I don't know whether we only want to have tests for the validity of flag sequences, or whether we want a test for the correctness of the name -> flag mapping.
In the first case, we only need to consider the Unicode-provides file that lists all valid country flags.
1CEDF will be "SQUARE ROOT OF SQUARE ROOT OF SQUARE ROOT OF SQUARE ROOT" in unicode 18.0
lol
Ooh Unicode 18.0 just entered Beta period!
This wasn't in Alpha I think
Relevant symbols from Unicode 18.0 Alpha are listed in the document.
Most of the mathematical symbols added seem to be super obscure historical ones
Indeed, which is why I don't think we need to assign them a name for now
why won't they standardise the existing VS for the calligraphic/script glyphs to lower case latin!! But they'll add a whole new different alphabet as a new variation selector
but this time only for lower case latin
There are many design decisions about Unicode that don't make sense, but once they're made we're stuck with them
I thought it'd be a nested square root or smth, but no, it adds more squiggly lines at the left lol
It's not very readable 😛
Probably why no one has used it for hundreds of years
IIRC the reason it was excluded was "lack of evidence of use" or something? I am tempted to waste a couple hours putting evidence together and drafting a proposal lol
Why does discord think I want to react with 😫 (I think it's that one) every time I accidentally double tap something?
Mathematicians will eagerly use any alphabet you throw at them. The argument of lack of evidence of use make no sense to me
I can guarantee you that they would use them if they could
Yeah and its available in LaTeX though right with mathscr and mathcal, so surely it appears in the wild already
Rather that than the sans serif and typewriter ones
And surely something like bold(italic(sans(chi))) did not have a great deal of "evidence" for its use...
Not in all fonts I believe. Partially because (especially earlier versions) tex could only address a limited number of symbols
But what possible harm could there be in allowing the variation selectors more broadly? The worst thing that can happen is that the font doesn't have that glyph and you fall back to the original one
I found the following package: https://mirror.aarnet.edu.au/pub/CTAN/macros/latex/contrib/mathalpha/doc/mathalpha-doc.pdf. And it is quite comprehensive in listing all the different styles across packages.
Apparently you could turn it off.
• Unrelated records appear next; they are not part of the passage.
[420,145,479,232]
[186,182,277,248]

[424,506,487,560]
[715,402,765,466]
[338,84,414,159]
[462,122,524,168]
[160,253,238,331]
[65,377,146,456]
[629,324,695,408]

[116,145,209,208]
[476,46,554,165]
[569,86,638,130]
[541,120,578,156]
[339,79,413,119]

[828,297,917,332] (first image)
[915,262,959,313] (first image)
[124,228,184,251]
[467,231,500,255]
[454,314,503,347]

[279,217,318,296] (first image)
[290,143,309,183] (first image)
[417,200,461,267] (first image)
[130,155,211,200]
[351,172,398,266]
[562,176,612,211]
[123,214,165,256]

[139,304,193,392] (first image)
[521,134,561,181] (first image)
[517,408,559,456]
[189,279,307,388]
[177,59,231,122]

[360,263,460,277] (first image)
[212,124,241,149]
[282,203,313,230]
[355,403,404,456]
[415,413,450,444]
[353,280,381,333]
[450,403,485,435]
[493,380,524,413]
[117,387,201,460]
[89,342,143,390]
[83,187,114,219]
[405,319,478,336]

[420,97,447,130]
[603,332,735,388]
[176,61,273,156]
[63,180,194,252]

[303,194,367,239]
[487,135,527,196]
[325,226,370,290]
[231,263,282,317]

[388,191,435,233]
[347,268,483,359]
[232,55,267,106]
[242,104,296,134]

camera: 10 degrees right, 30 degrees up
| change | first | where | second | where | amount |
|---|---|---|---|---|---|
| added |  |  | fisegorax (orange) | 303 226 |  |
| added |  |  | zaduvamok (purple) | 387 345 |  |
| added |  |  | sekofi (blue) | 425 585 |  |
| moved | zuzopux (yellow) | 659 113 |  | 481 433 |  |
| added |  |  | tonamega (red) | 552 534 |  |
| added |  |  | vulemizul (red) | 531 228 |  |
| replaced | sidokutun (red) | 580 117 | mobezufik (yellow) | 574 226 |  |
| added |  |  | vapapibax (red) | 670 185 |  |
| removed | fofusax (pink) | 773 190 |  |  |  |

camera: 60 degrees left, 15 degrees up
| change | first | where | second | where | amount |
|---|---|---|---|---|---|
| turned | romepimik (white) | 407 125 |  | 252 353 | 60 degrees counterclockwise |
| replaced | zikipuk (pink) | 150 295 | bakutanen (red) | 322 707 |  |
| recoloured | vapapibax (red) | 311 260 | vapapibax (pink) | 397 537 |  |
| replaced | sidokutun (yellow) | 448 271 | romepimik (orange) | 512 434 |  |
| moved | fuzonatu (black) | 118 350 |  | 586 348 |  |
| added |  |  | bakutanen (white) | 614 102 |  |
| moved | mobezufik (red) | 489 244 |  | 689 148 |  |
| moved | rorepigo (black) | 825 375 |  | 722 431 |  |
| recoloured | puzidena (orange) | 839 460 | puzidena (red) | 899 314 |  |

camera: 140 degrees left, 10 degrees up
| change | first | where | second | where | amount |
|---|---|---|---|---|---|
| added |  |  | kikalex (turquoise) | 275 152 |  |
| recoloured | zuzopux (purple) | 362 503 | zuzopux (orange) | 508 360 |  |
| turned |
But why on earth is that the default
I think for a "watertight" case you would need examples of articles or books where scr and cal are used to distinguish two different things for lowercase letters
its got 4 categories for calligraphy/script! upright, restrained, embellished, heavily sloped
Oh yes definitely.
I think that only applies to abstracts?
well its something at least :p
On another note, what's the status ofhttps://github.com/typst/typst/pull/8172?
It would be nice to merge #126. The test is not extremely important, but it can help detect mistakes earlier, which is alway nice.
The diff looks very bad on GitHub, but most of it is re-indentation, so VSCode and RustRover display it correctly.
If no one from the community has the time to review it in the following days, I'll ping Laurenz to do it himself.
Also, the commit history looks very bad, that's not GitHub fault, that's mine. Sorry for that.
#171 changes the NumeralSystem type to use &str instead of char everywhere. This is required to merge the Arabic abjad numerals PR, and more generally a change that can be useful in the future.
@river berry if you are interested you can ask to be given approval permission on typst/codex. One more person with the power to help PRs move forward is always nice
I actually did so yesterday lol
@midnight tangle As people have already picked up on, we're nearing a release candidate for 0.15. Is codex in a releasable state or is there stuff that should still land?
On a side note, I noticed one minor issue with the changelog.
Unless I'm missing something, it should be in a releasable state. I'll make a PR to fix the changelog.